For the word "their", return each line of the data in which it occurs.
#### DATA SHOWN ####
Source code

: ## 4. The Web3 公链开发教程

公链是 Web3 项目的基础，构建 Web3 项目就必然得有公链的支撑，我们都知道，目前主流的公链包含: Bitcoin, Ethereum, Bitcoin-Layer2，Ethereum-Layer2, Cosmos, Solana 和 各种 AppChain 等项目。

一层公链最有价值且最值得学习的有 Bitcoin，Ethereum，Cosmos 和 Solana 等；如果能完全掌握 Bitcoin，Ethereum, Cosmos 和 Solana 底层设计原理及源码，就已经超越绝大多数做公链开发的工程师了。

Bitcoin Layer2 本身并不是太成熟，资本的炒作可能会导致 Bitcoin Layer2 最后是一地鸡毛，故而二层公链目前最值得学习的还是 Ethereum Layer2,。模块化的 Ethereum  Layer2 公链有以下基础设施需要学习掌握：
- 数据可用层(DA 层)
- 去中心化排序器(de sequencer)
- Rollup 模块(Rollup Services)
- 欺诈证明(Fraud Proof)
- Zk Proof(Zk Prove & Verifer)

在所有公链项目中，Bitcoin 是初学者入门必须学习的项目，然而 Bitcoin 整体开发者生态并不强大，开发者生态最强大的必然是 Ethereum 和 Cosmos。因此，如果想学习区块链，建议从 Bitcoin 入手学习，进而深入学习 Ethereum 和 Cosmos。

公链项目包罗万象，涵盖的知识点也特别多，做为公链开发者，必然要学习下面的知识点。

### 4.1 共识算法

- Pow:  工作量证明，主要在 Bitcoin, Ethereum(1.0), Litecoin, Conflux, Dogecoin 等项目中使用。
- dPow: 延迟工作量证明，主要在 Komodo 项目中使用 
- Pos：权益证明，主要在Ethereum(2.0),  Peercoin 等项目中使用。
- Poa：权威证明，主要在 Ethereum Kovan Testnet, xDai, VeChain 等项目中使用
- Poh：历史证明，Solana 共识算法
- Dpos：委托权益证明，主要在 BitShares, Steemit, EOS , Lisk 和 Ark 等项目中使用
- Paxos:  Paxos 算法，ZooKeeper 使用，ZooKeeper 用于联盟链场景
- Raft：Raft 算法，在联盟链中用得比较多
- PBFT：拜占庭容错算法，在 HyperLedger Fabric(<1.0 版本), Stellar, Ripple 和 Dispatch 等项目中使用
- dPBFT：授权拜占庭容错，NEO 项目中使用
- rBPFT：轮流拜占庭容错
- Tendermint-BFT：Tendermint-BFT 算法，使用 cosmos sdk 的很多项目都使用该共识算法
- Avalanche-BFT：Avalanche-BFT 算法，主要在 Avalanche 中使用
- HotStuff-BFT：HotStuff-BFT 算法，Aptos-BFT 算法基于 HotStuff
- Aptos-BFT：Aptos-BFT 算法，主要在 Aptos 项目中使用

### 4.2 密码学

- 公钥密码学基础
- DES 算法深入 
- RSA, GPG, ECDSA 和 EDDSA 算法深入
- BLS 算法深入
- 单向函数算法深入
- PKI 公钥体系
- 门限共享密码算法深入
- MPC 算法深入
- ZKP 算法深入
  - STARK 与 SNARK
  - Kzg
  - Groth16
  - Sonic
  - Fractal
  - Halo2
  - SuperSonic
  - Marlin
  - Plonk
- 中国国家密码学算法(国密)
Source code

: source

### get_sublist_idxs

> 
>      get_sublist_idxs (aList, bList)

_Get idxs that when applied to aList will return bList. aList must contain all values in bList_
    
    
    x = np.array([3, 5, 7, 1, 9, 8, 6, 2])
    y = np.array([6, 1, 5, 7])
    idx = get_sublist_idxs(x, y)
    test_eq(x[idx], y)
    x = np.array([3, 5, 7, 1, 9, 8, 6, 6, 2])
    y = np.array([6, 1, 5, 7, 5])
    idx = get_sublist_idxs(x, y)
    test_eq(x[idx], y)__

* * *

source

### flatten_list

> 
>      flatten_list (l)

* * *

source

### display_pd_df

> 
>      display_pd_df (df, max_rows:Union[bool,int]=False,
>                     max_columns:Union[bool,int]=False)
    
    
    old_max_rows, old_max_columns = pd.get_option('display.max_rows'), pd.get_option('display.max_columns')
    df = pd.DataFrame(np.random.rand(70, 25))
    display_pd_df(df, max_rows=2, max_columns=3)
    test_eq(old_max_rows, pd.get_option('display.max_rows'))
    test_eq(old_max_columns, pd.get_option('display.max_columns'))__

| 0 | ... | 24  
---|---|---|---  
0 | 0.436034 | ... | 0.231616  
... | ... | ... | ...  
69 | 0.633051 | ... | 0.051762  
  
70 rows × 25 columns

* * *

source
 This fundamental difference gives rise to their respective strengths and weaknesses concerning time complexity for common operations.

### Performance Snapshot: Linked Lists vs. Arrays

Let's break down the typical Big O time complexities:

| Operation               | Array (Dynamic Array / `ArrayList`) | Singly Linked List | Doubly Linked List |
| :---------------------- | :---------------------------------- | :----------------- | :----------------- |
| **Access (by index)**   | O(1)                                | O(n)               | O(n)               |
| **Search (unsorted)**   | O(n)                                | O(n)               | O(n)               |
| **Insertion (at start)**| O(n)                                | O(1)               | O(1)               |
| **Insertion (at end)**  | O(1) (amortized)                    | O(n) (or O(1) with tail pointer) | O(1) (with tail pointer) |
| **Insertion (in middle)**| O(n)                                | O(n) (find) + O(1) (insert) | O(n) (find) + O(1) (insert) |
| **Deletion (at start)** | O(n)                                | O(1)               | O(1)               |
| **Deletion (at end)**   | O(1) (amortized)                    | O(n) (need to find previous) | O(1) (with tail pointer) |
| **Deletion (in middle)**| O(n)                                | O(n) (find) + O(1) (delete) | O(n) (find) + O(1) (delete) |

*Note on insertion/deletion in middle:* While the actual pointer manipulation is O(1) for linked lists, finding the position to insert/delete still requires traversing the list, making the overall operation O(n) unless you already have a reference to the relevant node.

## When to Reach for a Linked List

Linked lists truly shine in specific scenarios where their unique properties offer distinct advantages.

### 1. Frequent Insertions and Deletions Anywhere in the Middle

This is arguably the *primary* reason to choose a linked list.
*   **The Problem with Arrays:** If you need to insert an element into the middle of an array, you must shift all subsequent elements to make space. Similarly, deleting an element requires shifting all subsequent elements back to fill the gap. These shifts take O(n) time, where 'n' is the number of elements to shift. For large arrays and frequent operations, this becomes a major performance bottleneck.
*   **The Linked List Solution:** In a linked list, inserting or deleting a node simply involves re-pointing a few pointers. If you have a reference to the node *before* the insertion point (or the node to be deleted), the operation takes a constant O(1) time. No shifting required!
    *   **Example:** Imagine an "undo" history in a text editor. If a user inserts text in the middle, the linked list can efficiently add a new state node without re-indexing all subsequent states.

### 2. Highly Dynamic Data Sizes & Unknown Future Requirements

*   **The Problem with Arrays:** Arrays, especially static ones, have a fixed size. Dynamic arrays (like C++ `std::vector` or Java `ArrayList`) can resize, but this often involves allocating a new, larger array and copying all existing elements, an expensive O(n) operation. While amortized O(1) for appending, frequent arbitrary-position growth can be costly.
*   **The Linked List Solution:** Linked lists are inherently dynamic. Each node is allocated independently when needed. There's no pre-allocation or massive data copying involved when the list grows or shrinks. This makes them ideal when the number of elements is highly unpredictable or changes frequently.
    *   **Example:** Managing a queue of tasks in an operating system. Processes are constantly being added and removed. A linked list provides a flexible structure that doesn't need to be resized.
####
#### THE ANSWER
 This fundamental difference gives rise to their respective strengths and weaknesses concerning time complexity for common operations.
Linked lists truly shine in specific scenarios where their unique properties offer distinct advantages.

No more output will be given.